┌────────

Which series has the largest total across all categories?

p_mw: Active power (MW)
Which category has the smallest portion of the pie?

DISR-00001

└────────
┌────────

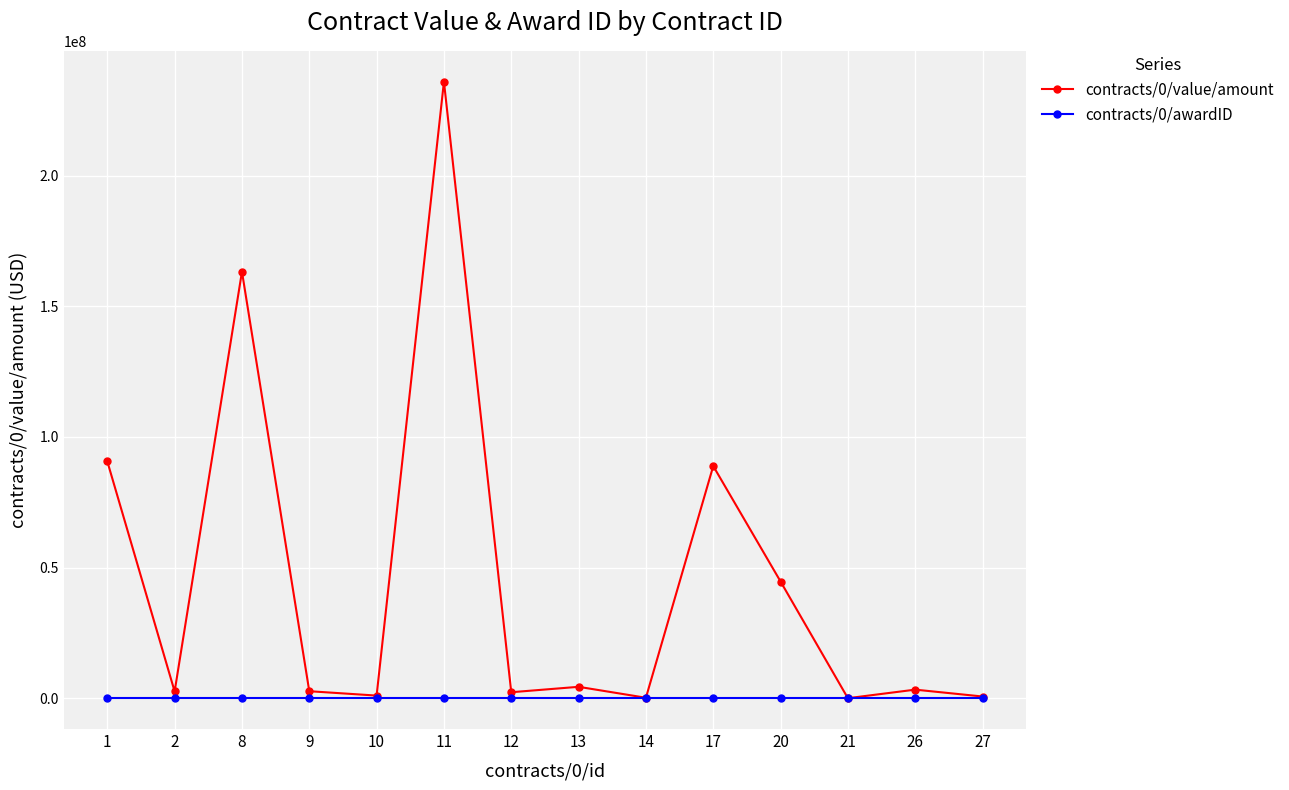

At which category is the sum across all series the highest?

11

└────────
┌────────

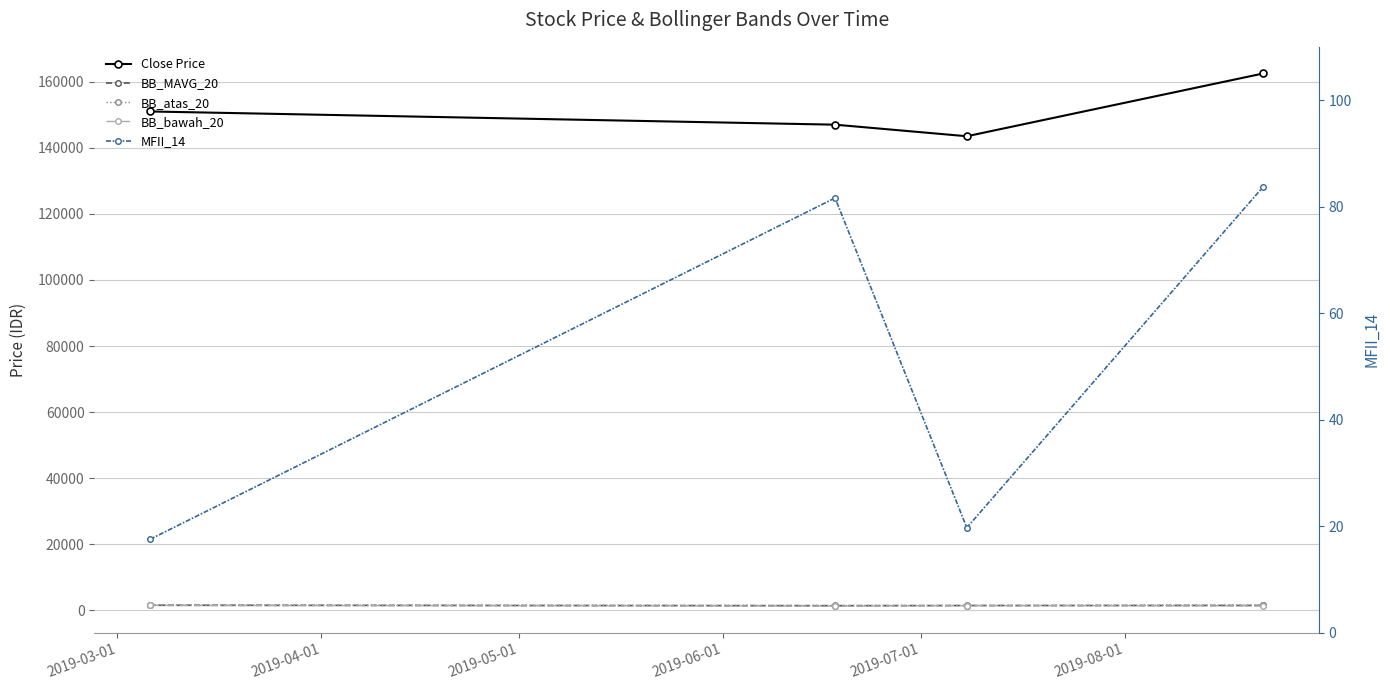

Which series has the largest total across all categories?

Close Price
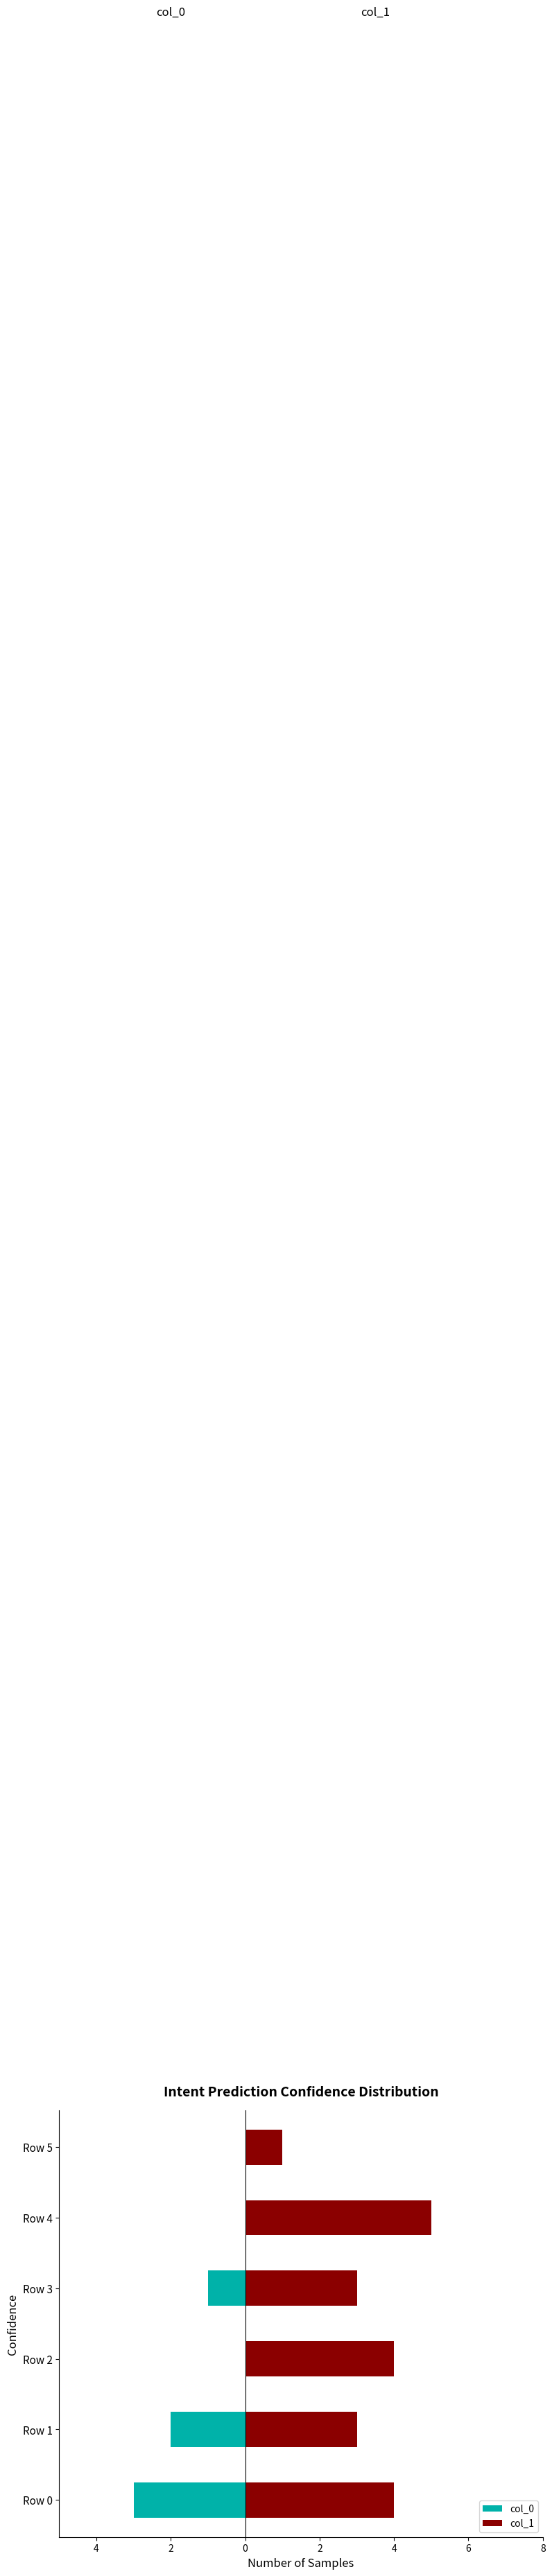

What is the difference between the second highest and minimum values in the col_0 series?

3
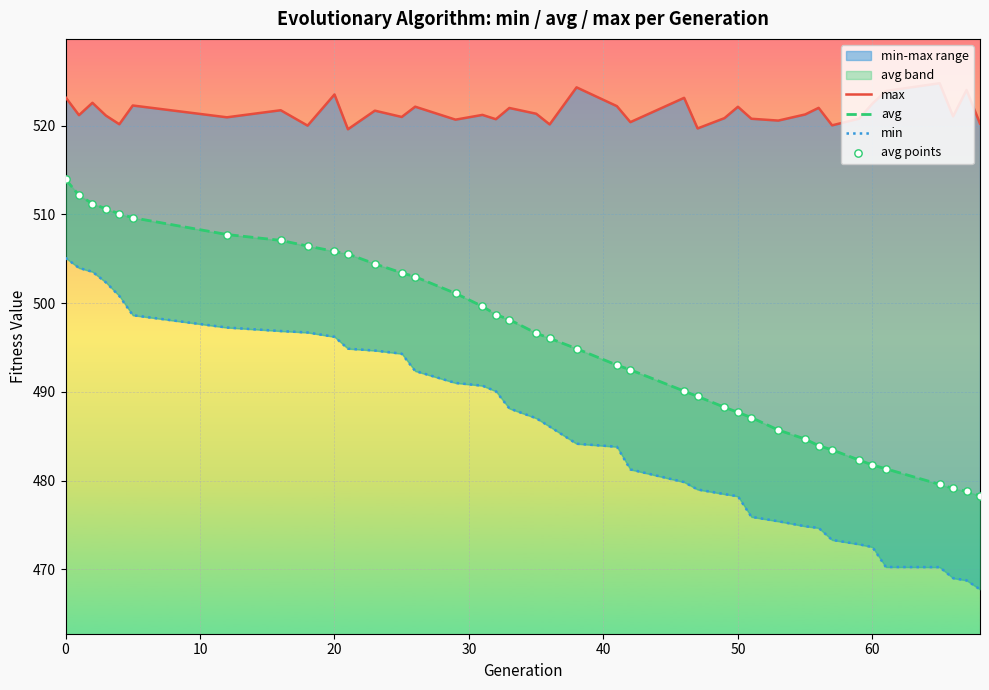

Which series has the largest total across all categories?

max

└────────

- [Required work] Set down, character for character, the lines of the entries starting at the line that contains "p_mw: Active power (MW)" and ending after the line that contains "Which category has", with both of those lines included.

- [Task output]
p_mw: Active power (MW)
Which category has the smallest portion of the pie?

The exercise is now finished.